Ship Recycling – Global Shipping Industry Slams Unworkable European Parliament Proposals that will Offend EU Trading Partners

The world’s national shipowners’ associations in nearly 50 countries – represented by the European Community Shipowners’ Associations (ECSA), the International Chamber of Shipping (ICS) and the Asian Shipowners’ Forum (ASF) – have united to condemn proposed amendments, to be voted on by the European Parliament this week (probably on 18 April), on a new EU Ship Recycling Regulation.

Shipowners especially object to the proposal by the EP Environment Committee to impose a tax on merchant ships of all flags calling at EU ports, in order to fund ship recycling facilities in the European Union. 

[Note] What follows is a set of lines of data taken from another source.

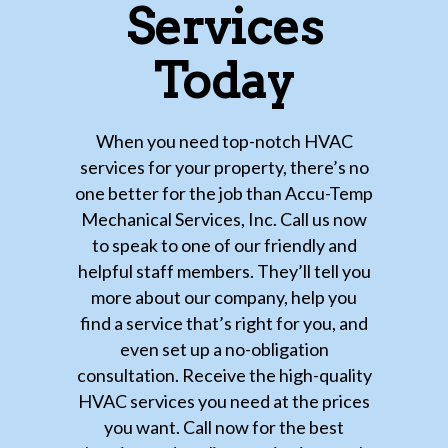
Services
Today
When you need top-notch HVAC
services for your property, there’s no
one better for the job than Accu-Temp
Mechanical Services, Inc. Call us now
to speak to one of our friendly and
helpful staff members. They’ll tell you
more about our company, help you
find a service that’s right for you, and
even set up a no-obligation
consultation. Receive the high-quality
HVAC services you need at the prices
you want. Call now for the best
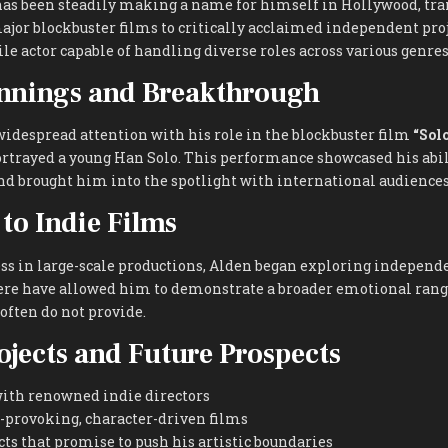
as been steadily making a name for himself in Hollywood, tra
jor blockbuster films to critically acclaimed independent proj
ile actor capable of handling diverse roles across various genres
innings and Breakthrough
widespread attention with his role in the blockbuster film
“Sol
ortrayed a young Han Solo. This performance showcased his abil
nd brought him into the spotlight with international audiences
 to Indie Films
ess in large-scale productions, Alden began exploring independ
here have allowed him to demonstrate a broader emotional rang
ften do not provide.
ojects and Future Prospects
with renowned indie directors
-provoking, character-driven films
s that promise to push his artistic boundaries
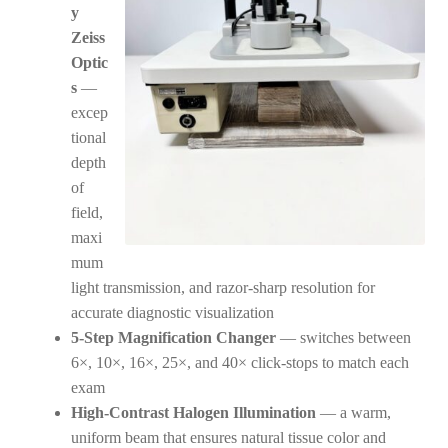
y
Zeiss
Optic
s
—
excep
tional
depth
of
field,
maxi
mum
light transmission, and razor-sharp resolution for
accurate diagnostic visualization
5-Step Magnification Changer
— switches between
6×, 10×, 16×, 25×, and 40× click-stops to match each
exam
High-Contrast Halogen Illumination
— a warm,
uniform beam that ensures natural tissue color and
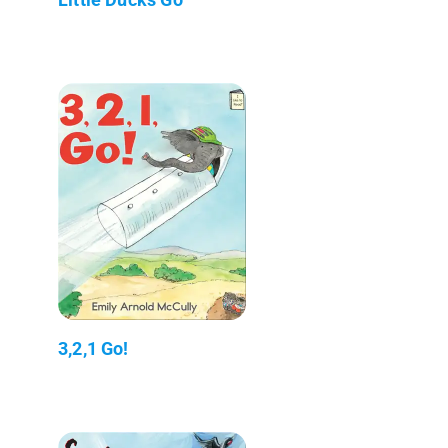
3,2,1 Go!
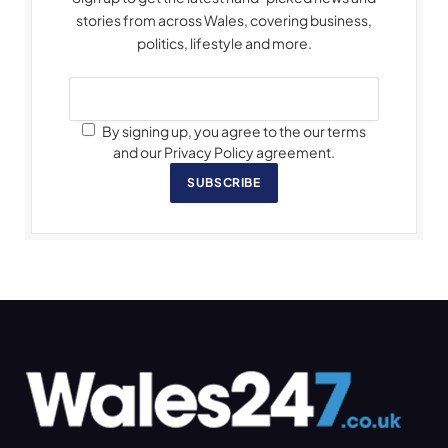
stories from across Wales, covering business,
politics, lifestyle and more.
By signing up, you agree to the our terms
and our Privacy Policy agreement.
SUBSCRIBE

“This is an unacceptable tax on trade and will cause grave offense to the EU’s trading partners, not just major ship recycling nations such as China and India, but to major shipping nations such as Japan and Singapore.  These proposals have simply not been thought through.” said ECSA Secretary General Alfons Guinier.  “As a matter of principle, it is wrong to impose a tax on one industrial sector in order to assist another, especially without proper consultation with the parties affected.  Shipping is a global industry operating under global rules.  The European Parliament should really not be contemplating measures which will work against the aim to improve recycling conditions globally, an aim which we fully support.”

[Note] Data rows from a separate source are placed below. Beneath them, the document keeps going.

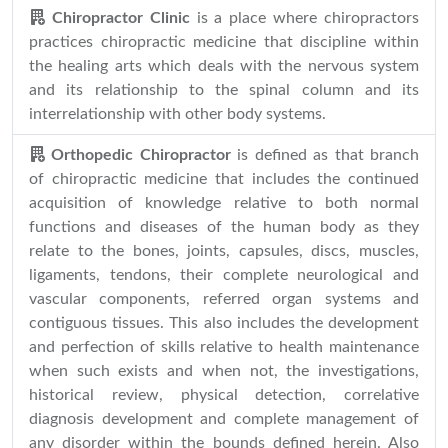
Chiropractor Clinic
is a place where chiropractors
practices chiropractic medicine that discipline within
the healing arts which deals with the nervous system
and its relationship to the spinal column and its
interrelationship with other body systems.
Orthopedic Chiropractor
is defined as that branch
of chiropractic medicine that includes the continued
acquisition of knowledge relative to both normal
functions and diseases of the human body as they
relate to the bones, joints, capsules, discs, muscles,
ligaments, tendons, their complete neurological and
vascular components, referred organ systems and
contiguous tissues. This also includes the development
and perfection of skills relative to health maintenance
when such exists and when not, the investigations,
historical review, physical detection, correlative
diagnosis development and complete management of
any disorder within the bounds defined herein. Also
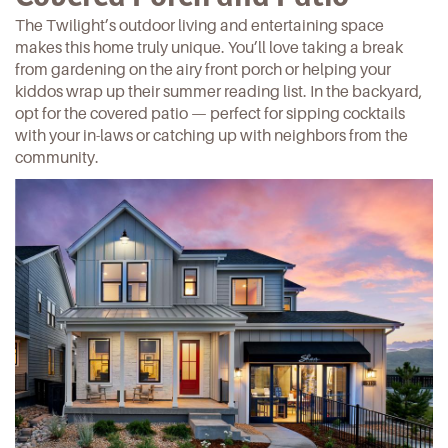
The Twilight’s outdoor living and entertaining space
makes this home truly unique. You’ll love taking a break
from gardening on the airy front porch or helping your
kiddos wrap up their summer reading list. In the backyard,
opt for the covered patio — perfect for sipping cocktails
with your in-laws or catching up with
neighbors from the
community.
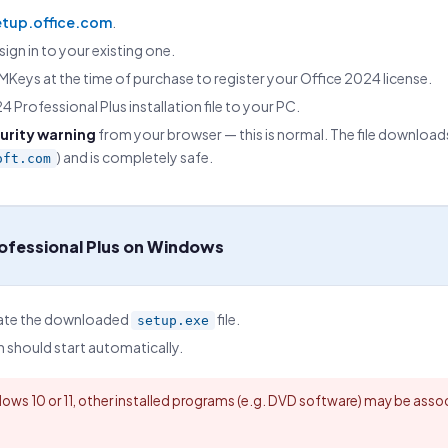
etup.office.com
.
sign in to your existing one.
Keys at the time of purchase to register your Office 2024 license.
 Professional Plus installation file to your PC.
urity warning
from your browser — this is normal. The file downloads
) and is completely safe.
oft.com
rofessional Plus on Windows
cate the downloaded
file.
setup.exe
n should start automatically.
ows 10 or 11, other installed programs (e.g. DVD software) may be associ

The shipowners’ groups also believe that, if adopted, the EP amendments will fatally undermine the entry into force of the International Convention for Safe and Environmentally Sound Recycling of Ships (Hong Kong) which was adopted by the UN International Maritime Organization (IMO) in 2009 – with full industry support – to improve working and environmental conditions in the world’s ship recycling yards, most of which are located in Asia.

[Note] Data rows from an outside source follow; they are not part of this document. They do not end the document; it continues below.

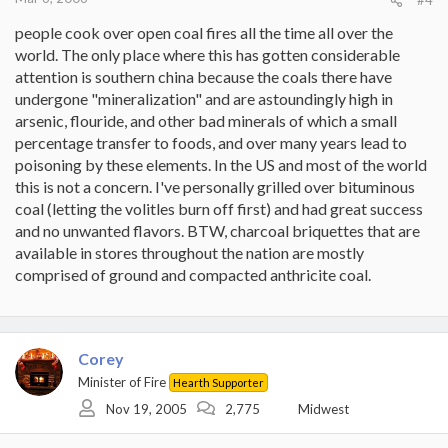
people cook over open coal fires all the time all over the
world. The only place where this has gotten considerable
attention is southern china because the coals there have
undergone "mineralization" and are astoundingly high in
arsenic, flouride, and other bad minerals of which a small
percentage transfer to foods, and over many years lead to
poisoning by these elements. In the US and most of the world
this is not a concern. I've personally grilled over bituminous
coal (letting the volitles burn off first) and had great success
and no unwanted flavors. BTW, charcoal briquettes that are
available in stores throughout the nation are mostly
comprised of ground and compacted anthricite coal.
Corey
Minister of Fire
Hearth Supporter
Nov 19, 2005
2,775
Midwest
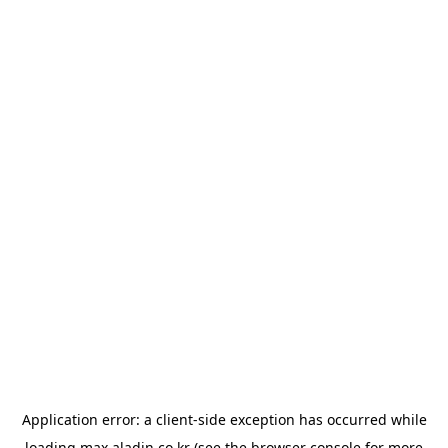
Application error: a
client
-side exception has occurred while
loading
max.aladin.co.kr
(see the
browser console
for more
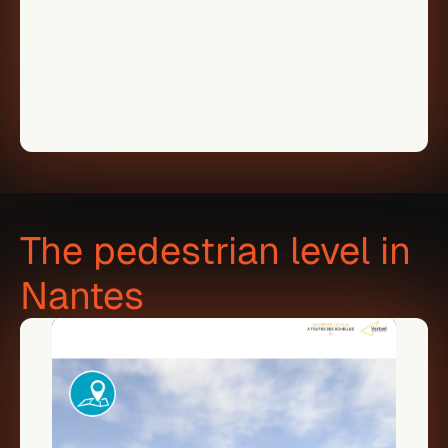
The pedestrian level in 
Nantes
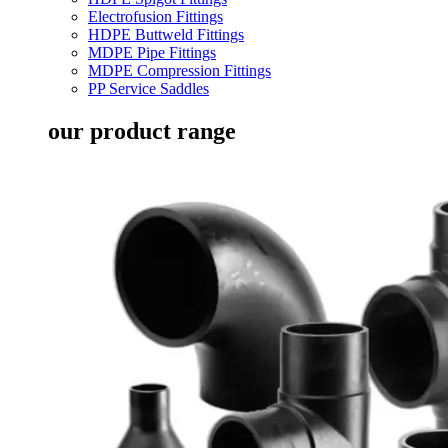
Electrofusion Fittings
HDPE Buttweld Fittings
MDPE Pipe Fittings
MDPE Compression Fittings
PP Service Saddles
our product range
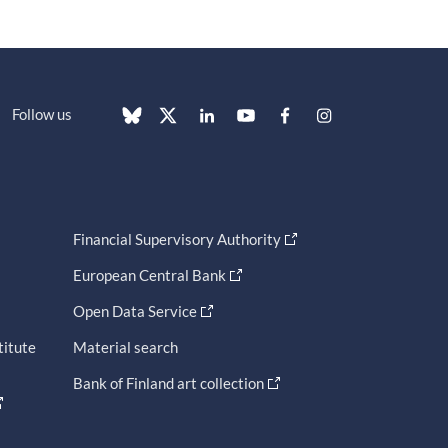
Follow us
Financial Supervisory Authority
European Central Bank
Open Data Service
titute
Material search
Bank of Finland art collection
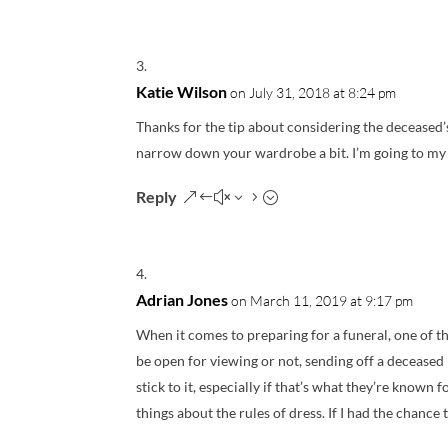
Katie Wilson
on July 31, 2018 at 8:24 pm
Thanks for the tip about considering the deceased’
narrow down your wardrobe a bit. I’m going to my a
Reply
Adrian Jones
on March 11, 2019 at 9:17 pm
When it comes to preparing for a funeral, one of 
be open for viewing or not, sending off a deceased 
stick to it, especially if that’s what they’re known 
things about the rules of dress. If I had the chance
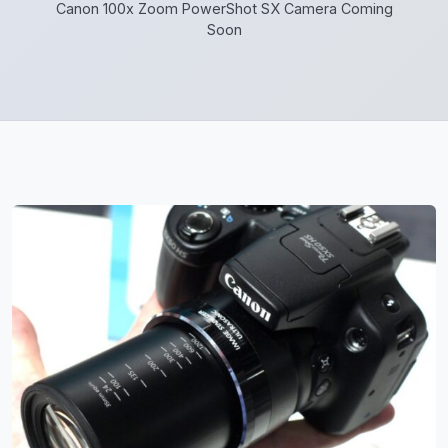
Canon 100x Zoom PowerShot SX Camera Coming
Soon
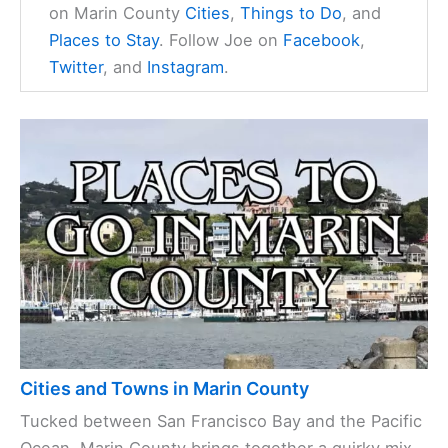
on Marin County
Cities
,
Things to Do
, and
Places to Stay
. Follow Joe on
Facebook
,
Twitter
, and
Instagram
.
Cities and Towns in Marin County
Tucked between San Francisco Bay and the Pacific
Ocean, Marin County brings together a quirky mix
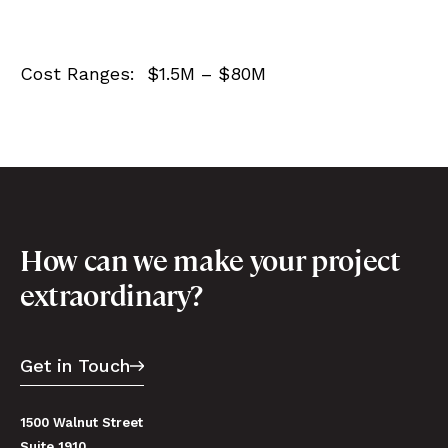
Cost Ranges: $1.5M – $80M
How can we make your project
extraordinary?
Get in Touch
1500 Walnut Street
Suite 1910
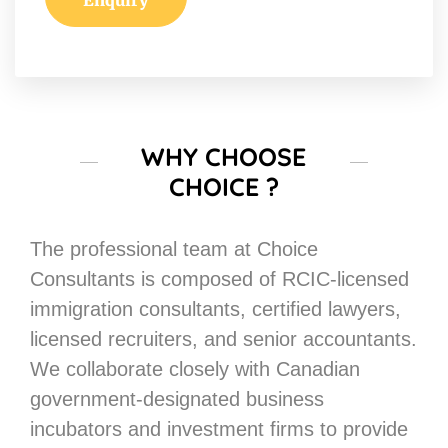
WHY CHOOSE
CHOICE ?
The professional team at Choice
Consultants is composed of RCIC-licensed
immigration consultants, certified lawyers,
licensed recruiters, and senior accountants.
We collaborate closely with Canadian
government-designated business
incubators and investment firms to provide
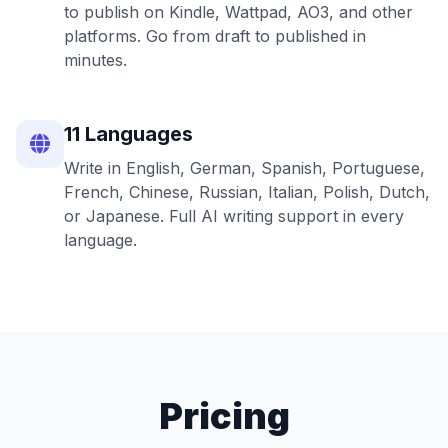
to publish on Kindle, Wattpad, AO3, and other
platforms. Go from draft to published in
minutes.
11 Languages
Write in English, German, Spanish, Portuguese,
French, Chinese, Russian, Italian, Polish, Dutch,
or Japanese. Full AI writing support in every
language.
Pricing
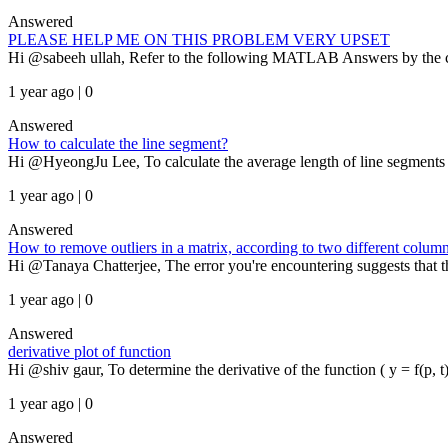
Answered
PLEASE HELP ME ON THIS PROBLEM VERY UPSET
Hi @sabeeh ullah, Refer to the following MATLAB Answers by the co
1 year ago | 0
Answered
How to calculate the line segment?
Hi @HyeongJu Lee, To calculate the average length of line segments be
1 year ago | 0
Answered
How to remove outliers in a matrix, according to two different column
Hi @Tanaya Chatterjee, The error you're encountering suggests that th
1 year ago | 0
Answered
derivative plot of function
Hi @shiv gaur, To determine the derivative of the function ( y = f(p, t) )
1 year ago | 0
Answered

The IMO Convention has not yet entered into force, pending the development of detailed Guidelines on implementation that have only recently been finalised by IMO.  But the Convention  has the full support of the global shipping industry, which has already produced its own recommendations so that shipowners can comply with the IMO requirements in advance of governments formally ratifying the Hong Kong Convention – see

“If the proposed amendments are taken forward, it will be seriously damaging to  the Hong Kong Convention.  The EP measures would therefore be completely counterproductive.” said ICS Secretary General, Peter Hinchliffe.  “It’s not just the tax.  Many of the other measures being proposed, such as sanctions against non-EU shipowners who don’t comply, and the creation of a unilateral list of recycling facilities that meet EU requirements, will almost certainly mean that Asian nations will be unable to ratify the IMO Convention.  This will undermine years of hard work by governments at IMO (including EU Member States) as well as by shipowners and ship recyclers to develop a binding global solution that will actually work.”

ASF Secretary General, Yuichi Sonoda, added, “It is important to understand that under the terms of the Hong Kong Convention’s entry into force criteria, it is  not possible for the Convention to enter into force unless it is ratified by the major ship recycling nations.   An opportunity to improve standards via the Hong Kong Convention will be lost for a generation by these astounding and incomprehensible proposals which are creating huge concern amongst industry and governments alike in Asia.”

If the proposals are taken forward by the European Parliament, the shipping industry will be working with EU Member States to ensure that the proposals are stopped before it is too late.  The international shipping industry is also working with governments in non-EU shipping nations, which can be expected to make strong representations in Brussels should the European Parliament vote the proposals through.